Wednesday, January 11, 2017

Rule 51

It is my experience that generally people either over use or under use the words "I'm sorry."

In my youth, I was a compulsive "I'm sorry"-er. Now, as an adult, I have recognized that authentic, deep sorrow plagues my soul when I find that from my action or inaction, I have wronged another. I am now embarrassed to admit that there were years of my life where I was unable or unwilling to admit that I was wrong.

I am admitting it now. I have been miserably wrong and careless with relationships. I am deeply grieved that this is true, but it is.

Leroy Jethro Gibbs would say that apologizing is a sign of weakness (rule 6). However, even more true than that is rule 51: "Sometimes you're wrong!" (For you non-NCIS fans, you can find Gibbs rules with a quick internet search.)

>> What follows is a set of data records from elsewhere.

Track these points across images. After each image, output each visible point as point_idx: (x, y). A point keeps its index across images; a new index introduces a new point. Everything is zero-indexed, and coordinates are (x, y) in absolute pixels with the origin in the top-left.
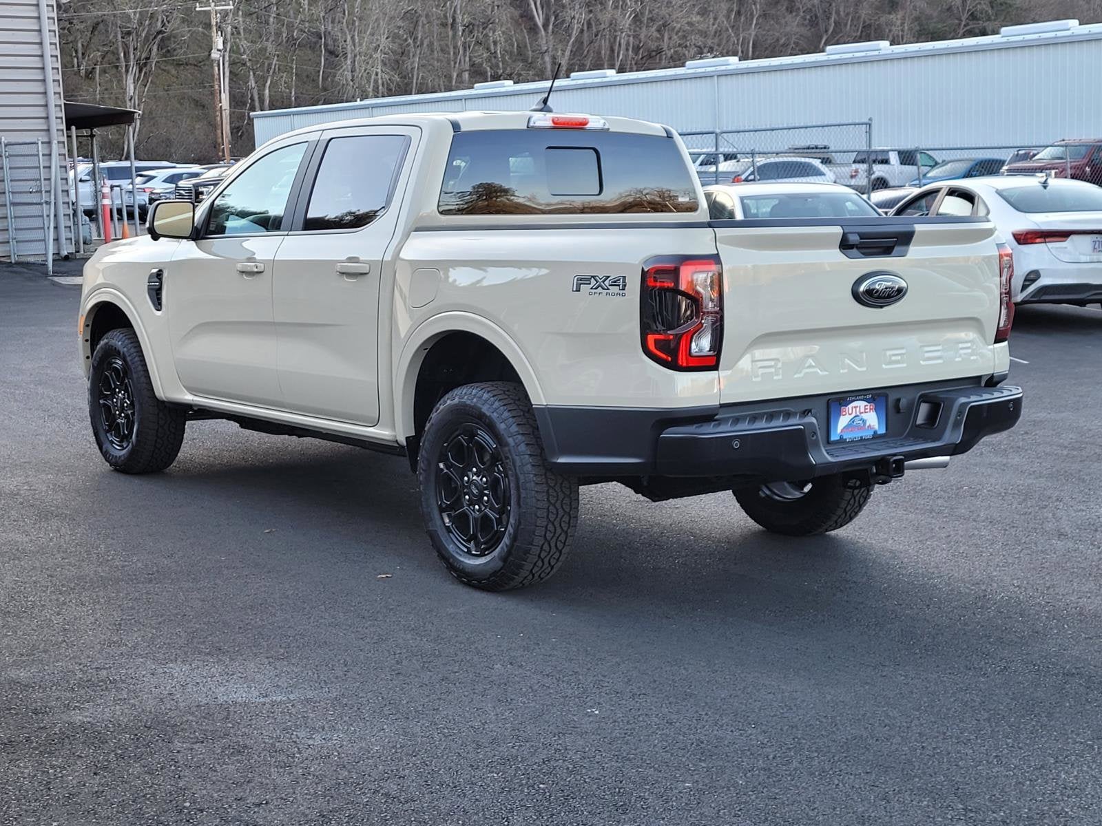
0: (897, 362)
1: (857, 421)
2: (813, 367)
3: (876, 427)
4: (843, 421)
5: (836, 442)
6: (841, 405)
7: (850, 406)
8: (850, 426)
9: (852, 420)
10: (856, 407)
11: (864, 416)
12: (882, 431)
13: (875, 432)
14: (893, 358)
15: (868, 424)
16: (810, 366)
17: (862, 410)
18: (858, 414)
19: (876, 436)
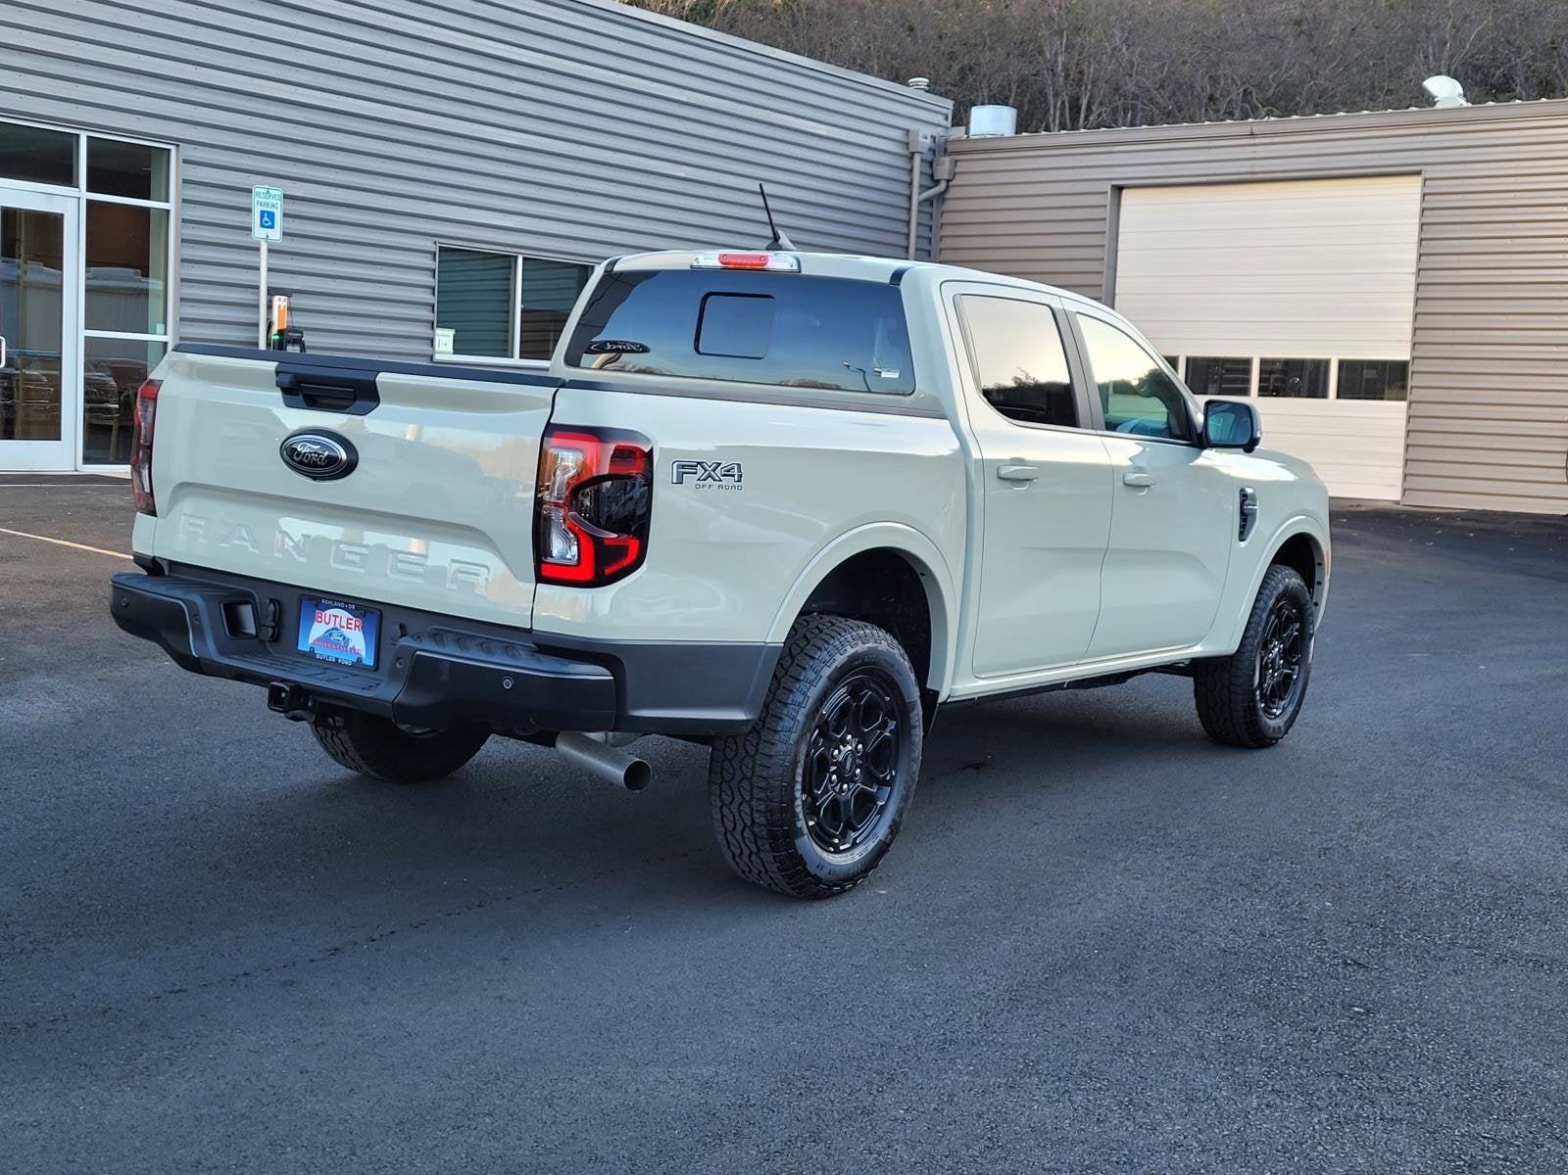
0: (352, 563)
1: (335, 636)
2: (245, 539)
3: (363, 654)
4: (318, 630)
5: (303, 654)
6: (317, 606)
7: (328, 612)
8: (326, 639)
9: (329, 632)
10: (336, 617)
11: (347, 633)
12: (369, 661)
13: (359, 660)
14: (348, 556)
15: (351, 646)
16: (241, 538)
17: (344, 623)
18: (338, 626)
19: (358, 664)
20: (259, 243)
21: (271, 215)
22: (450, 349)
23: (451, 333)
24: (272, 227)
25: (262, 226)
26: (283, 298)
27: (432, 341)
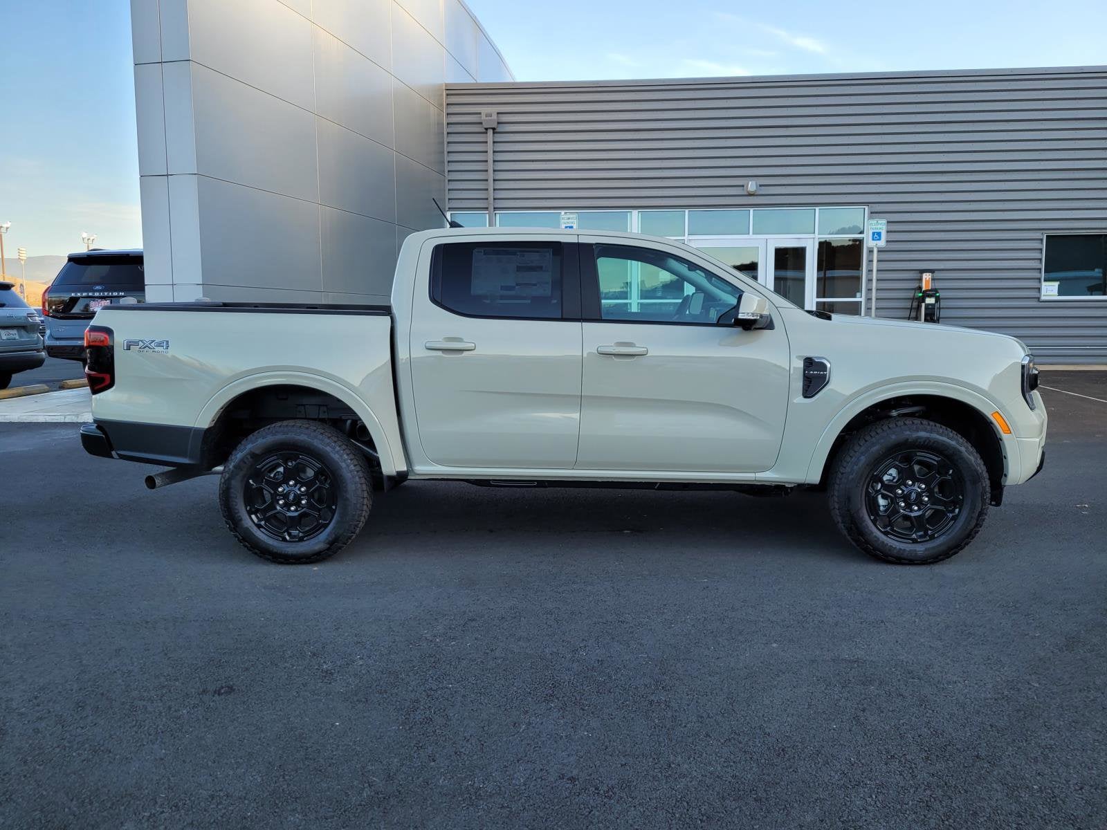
20: (873, 248)
21: (879, 234)
22: (1056, 293)
23: (1056, 284)
24: (880, 239)
25: (873, 240)
26: (928, 274)
27: (1039, 289)
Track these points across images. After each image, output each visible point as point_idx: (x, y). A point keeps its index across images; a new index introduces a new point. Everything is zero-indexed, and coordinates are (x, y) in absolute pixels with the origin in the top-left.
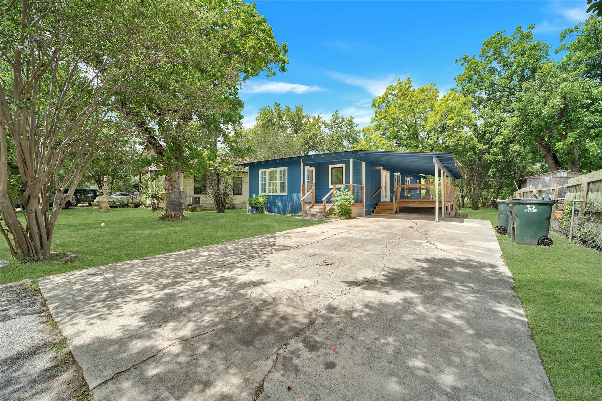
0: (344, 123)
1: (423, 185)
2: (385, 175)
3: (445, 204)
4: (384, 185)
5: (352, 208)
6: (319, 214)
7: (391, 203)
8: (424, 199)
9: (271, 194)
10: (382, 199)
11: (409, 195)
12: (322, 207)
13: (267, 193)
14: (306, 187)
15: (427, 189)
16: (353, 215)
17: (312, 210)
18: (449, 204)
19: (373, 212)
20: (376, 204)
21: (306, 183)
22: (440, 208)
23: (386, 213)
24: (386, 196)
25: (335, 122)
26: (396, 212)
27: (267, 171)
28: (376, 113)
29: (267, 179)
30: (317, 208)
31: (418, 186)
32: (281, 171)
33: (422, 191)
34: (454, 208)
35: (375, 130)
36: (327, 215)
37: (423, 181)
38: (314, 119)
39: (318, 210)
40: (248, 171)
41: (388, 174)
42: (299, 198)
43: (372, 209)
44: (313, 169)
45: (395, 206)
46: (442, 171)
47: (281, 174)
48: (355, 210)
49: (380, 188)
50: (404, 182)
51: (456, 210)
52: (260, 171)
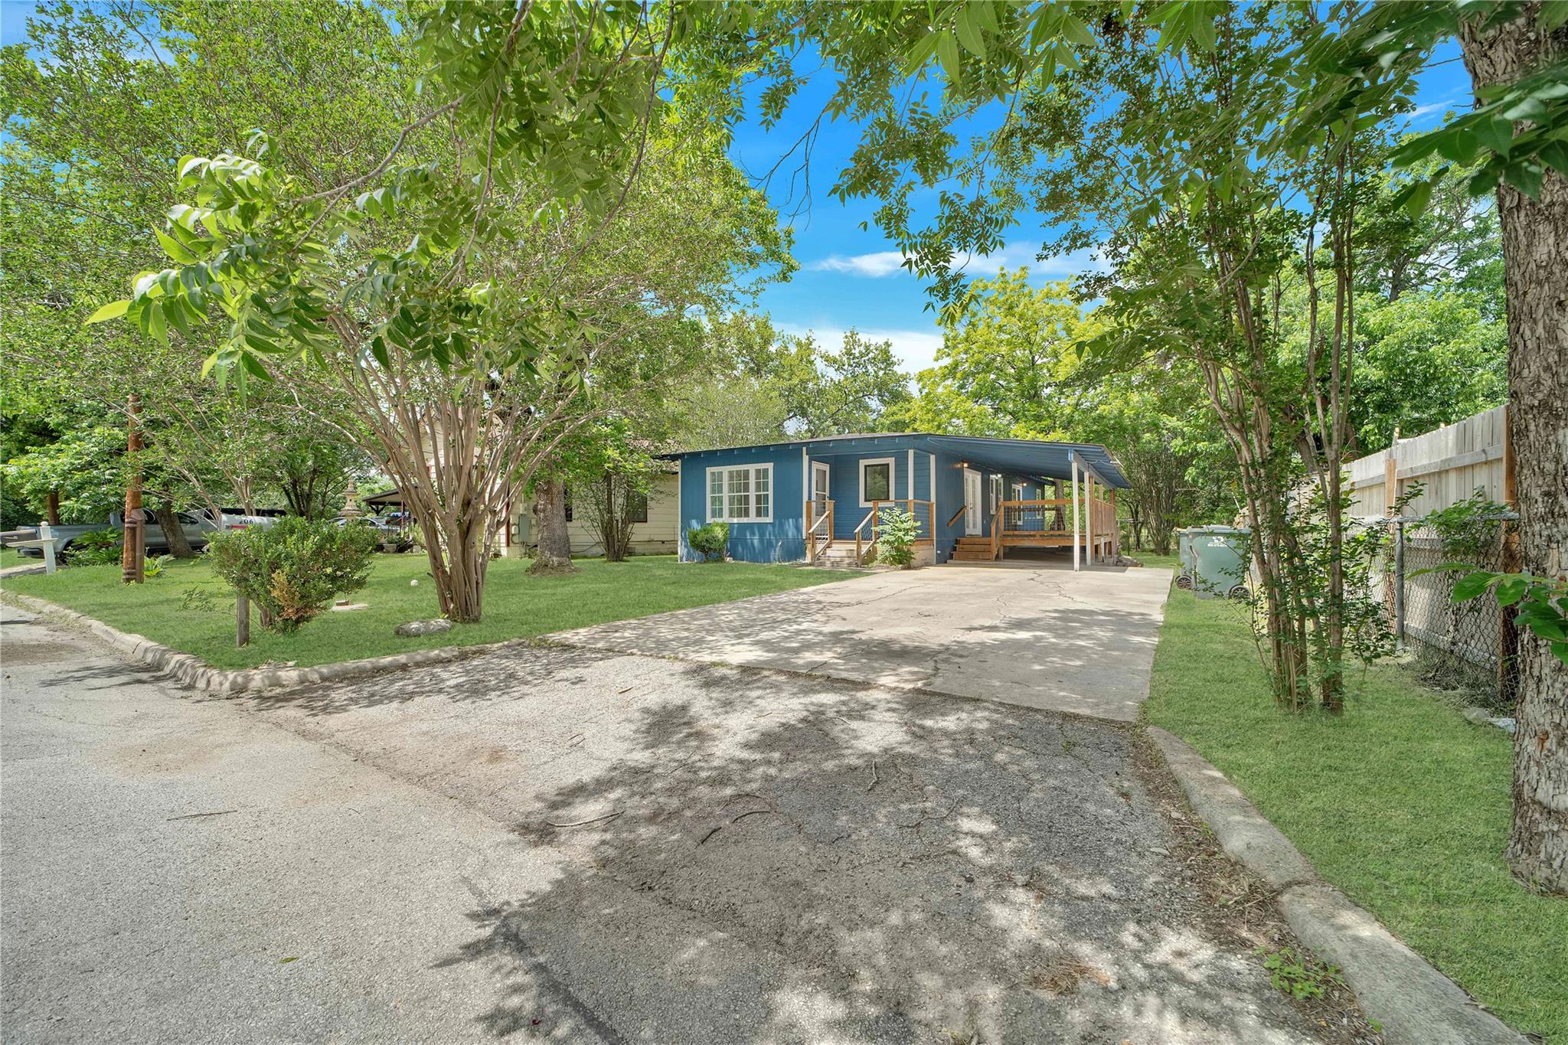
0: (871, 355)
1: (1050, 501)
2: (973, 481)
3: (1092, 540)
4: (971, 500)
5: (913, 549)
6: (847, 561)
7: (986, 540)
8: (1052, 529)
9: (735, 520)
10: (968, 531)
11: (1020, 523)
12: (854, 547)
13: (726, 518)
14: (814, 505)
15: (1058, 510)
16: (913, 562)
17: (829, 552)
18: (1102, 541)
19: (951, 557)
20: (957, 542)
21: (814, 498)
22: (1083, 549)
23: (976, 558)
24: (974, 523)
25: (849, 353)
26: (997, 557)
27: (725, 470)
28: (947, 340)
29: (725, 488)
30: (839, 550)
31: (1037, 502)
32: (758, 471)
33: (1047, 514)
34: (1114, 550)
35: (945, 377)
36: (863, 563)
37: (1049, 491)
38: (799, 344)
39: (844, 554)
40: (678, 469)
41: (978, 477)
42: (798, 529)
43: (948, 551)
44: (826, 468)
45: (995, 544)
46: (1086, 475)
47: (758, 477)
48: (920, 553)
49: (964, 507)
50: (1008, 496)
51: (1119, 554)
52: (709, 470)
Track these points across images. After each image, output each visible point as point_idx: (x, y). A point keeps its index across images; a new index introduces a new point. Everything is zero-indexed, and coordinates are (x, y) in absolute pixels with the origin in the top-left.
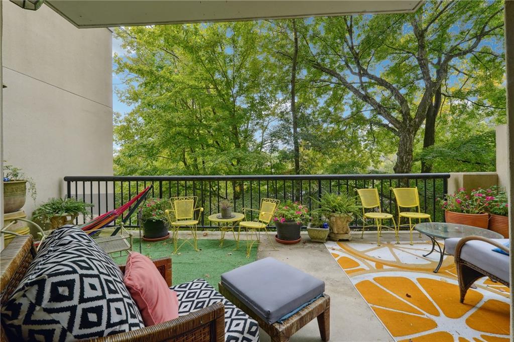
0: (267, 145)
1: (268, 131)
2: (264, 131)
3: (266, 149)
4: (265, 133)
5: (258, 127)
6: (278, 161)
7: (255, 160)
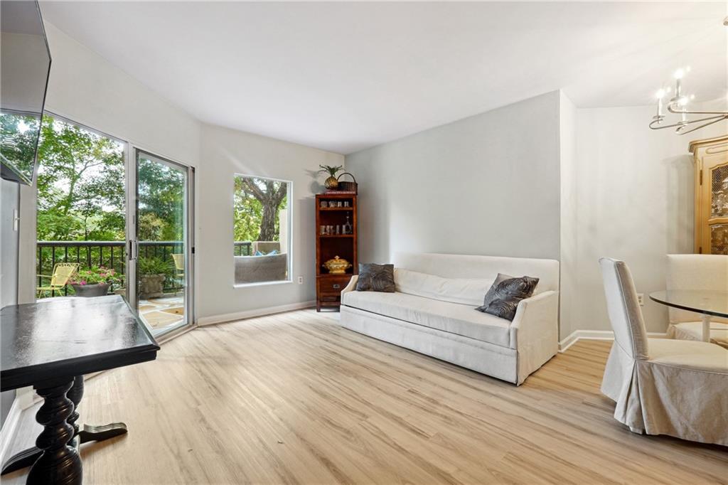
0: (79, 202)
1: (79, 182)
2: (74, 181)
3: (77, 209)
4: (76, 184)
5: (60, 173)
6: (98, 229)
7: (50, 224)
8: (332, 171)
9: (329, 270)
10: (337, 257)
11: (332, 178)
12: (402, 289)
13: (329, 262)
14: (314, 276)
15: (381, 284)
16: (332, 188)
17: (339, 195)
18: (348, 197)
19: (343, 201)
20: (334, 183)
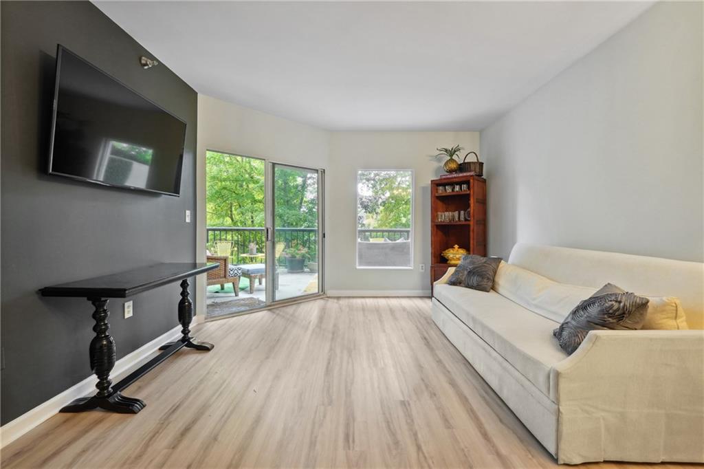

There are two extreme reactions that happen when one person offends another: attack and hide. Neither of them are loving and neither of them invite God's transformation. Having deep sorrow for being the offender is the first step, the next few steps include confession, and an attempt at making amends (in the spirit of Romans 12:18 "as far as it depends on me"), and then, it requires new thoughts and a new heart. All of this is part of learning the kind of love that Jesus has for all of us. How good it is that we have a teacher (Jesus....not Gibbs!) who is always more willing to teach, lead, and infill us than we can fathom

It is not a shock that Jesus includes this essential request as part of the prayer that he taught his disciples: "forgive us our sins as we forgive those who sin against us."

We need that prayer and the repeated reminder that resources for forgiveness come from Jesus.